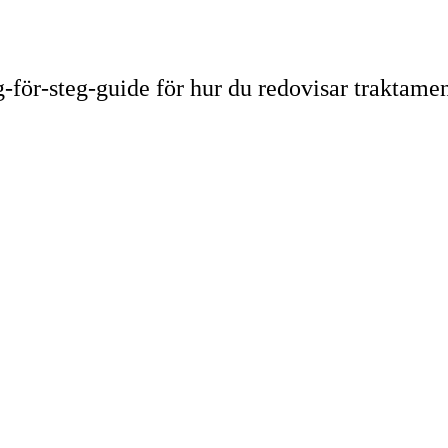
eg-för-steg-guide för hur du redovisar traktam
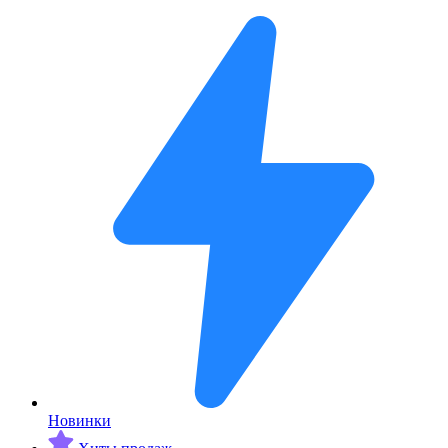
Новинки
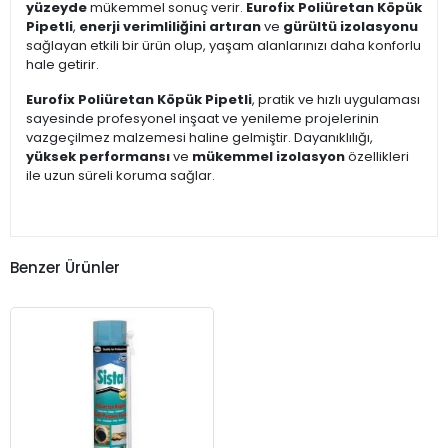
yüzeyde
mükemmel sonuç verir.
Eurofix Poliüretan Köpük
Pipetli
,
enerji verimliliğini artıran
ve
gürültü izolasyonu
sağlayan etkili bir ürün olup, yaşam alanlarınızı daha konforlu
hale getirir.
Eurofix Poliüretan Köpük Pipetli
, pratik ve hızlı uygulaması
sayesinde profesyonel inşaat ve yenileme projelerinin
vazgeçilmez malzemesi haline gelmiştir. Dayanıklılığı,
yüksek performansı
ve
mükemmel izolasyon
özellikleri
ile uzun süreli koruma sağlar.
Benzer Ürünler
# # # # # # #
• **WHAT TO WORK ON**
Pull all the text out of the material above and copy it line for line, without changing a word. Leave the pictures out.

• **FINAL ANSWER**
eg-för-steg-guide för hur du redovisar traktam
Новинки
yüzeyde
mükemmel sonuç verir.
Eurofix Poliüretan Köpük
Pipetli
,
enerji verimliliğini artıran
ve
gürültü izolasyonu
sağlayan etkili bir ürün olup, yaşam alanlarınızı daha konforlu
hale getirir.
Eurofix Poliüretan Köpük Pipetli
, pratik ve hızlı uygulaması
sayesinde profesyonel inşaat ve yenileme projelerinin
vazgeçilmez malzemesi haline gelmiştir. Dayanıklılığı,
yüksek performansı
ve
mükemmel izolasyon
özellikleri
ile uzun süreli koruma sağlar.
Benzer Ürünler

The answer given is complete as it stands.